How do you deal with teachers that don't share your goals or aren't performing?

When a teacher doesn't share my goals, I go ahead and assume he doesn't know any better. We'll work with him to make sure he knows what we want. I send out memos every day and talk to the staff constantly. If a teacher still doesn't have that exceptional ethic it takes here, then they request a transfer.

That doesn't mean they won't be a good teacher somewhere else, but they don't have what it takes to perform at this school.

I don't believe I can staff-develop a poor teacher. I can make good teachers better. I can improve their skills and give them better tools. But they have to have that ability to inspire children to learn - that leadership quality.

The prep-school model takes a good staff. That means it's harder to replicate at other schools.

How has morale changed here?

Morale is high. During class time, the halls are quiet. No longer do you see three or four kids standing around outside the classrooms. No longer are teachers distracted by noise from classes where the teacher has no discipline. Nothing is more discouraging to a good teacher than the feeling that (he is) the only one with high standards. It's frustrating to hear a class down the hall that's turned into a zoo. We don't have that here. It's quiet.

What do you think of merit pay for teachers?

I support it. My only concern about designating master teachers is if it means the best teachers have to spend a lot of their time outside the classroom.
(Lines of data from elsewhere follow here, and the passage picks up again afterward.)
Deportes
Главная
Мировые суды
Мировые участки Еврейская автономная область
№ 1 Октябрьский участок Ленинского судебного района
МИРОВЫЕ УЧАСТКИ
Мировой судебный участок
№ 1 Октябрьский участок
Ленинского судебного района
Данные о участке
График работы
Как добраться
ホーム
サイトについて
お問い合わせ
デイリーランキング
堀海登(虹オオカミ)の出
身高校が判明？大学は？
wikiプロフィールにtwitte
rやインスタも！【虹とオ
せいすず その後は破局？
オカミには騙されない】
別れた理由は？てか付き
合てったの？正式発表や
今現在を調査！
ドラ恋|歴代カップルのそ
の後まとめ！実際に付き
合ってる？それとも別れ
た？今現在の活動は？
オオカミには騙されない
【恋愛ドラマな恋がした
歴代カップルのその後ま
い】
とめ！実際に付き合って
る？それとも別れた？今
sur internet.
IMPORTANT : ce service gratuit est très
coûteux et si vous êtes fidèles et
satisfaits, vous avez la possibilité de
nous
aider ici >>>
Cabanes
Look at me, I can't teach anymore. And there's nothing I can do better than teach in the classroom. I can't run a school, speak to parent groups, inspire the staff; I can't even talk better than I can teach in the classroom. But when I was teaching I got frustrated with what I saw around me, so I had to go into administration and change how my school was run.

That's why I don't want to rise any higher in administration than I am now. I don't want to leave the school.

Are you getting students that are adequately prepared for high school?

Nope. That's why the test scores stay low.

We're dealing with poverty - poverty of the spirit, poverty of the mind, poverty of the pocketbook. That's why it takes an exceptional vision and commitment to hold high expectations for the children here.

Now you've got to do some miraculous things. We've got some miracle workers on this campus.